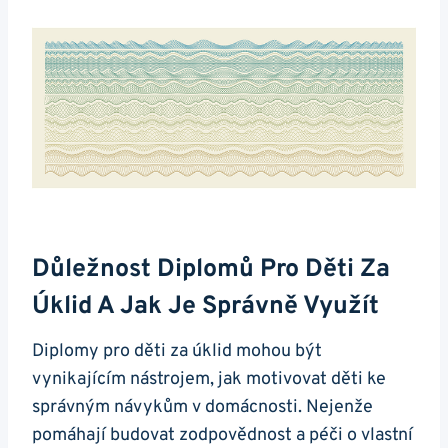
Důležnost Diplomů Pro Děti Za
Úklid A Jak Je Správně Využít
Diplomy pro děti za úklid mohou být
vynikajícím nástrojem, jak motivovat děti ke
správným návykům v domácnosti. Nejenže
pomáhají budovat zodpovědnost a péči o vlastní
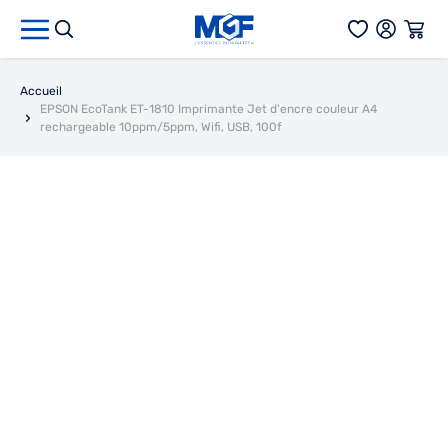
Aller au contenu
Accueil
EPSON EcoTank ET-1810 Imprimante Jet d'encre couleur A4
rechargeable 10ppm/5ppm, Wifi, USB, 100f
◇ ◇ ◇ ◇ ◇
Give back the text of all the items above line for line and unchanged, leaving out the pictures.

Důležnost Diplomů Pro Děti Za
Úklid A Jak Je Správně Využít
Diplomy pro děti za úklid mohou být
vynikajícím nástrojem, jak motivovat děti ke
správným návykům v domácnosti. Nejenže
pomáhají budovat zodpovědnost a péči o vlastní
Aller au contenu
Accueil
EPSON EcoTank ET-1810 Imprimante Jet d'encre couleur A4
rechargeable 10ppm/5ppm, Wifi, USB, 100f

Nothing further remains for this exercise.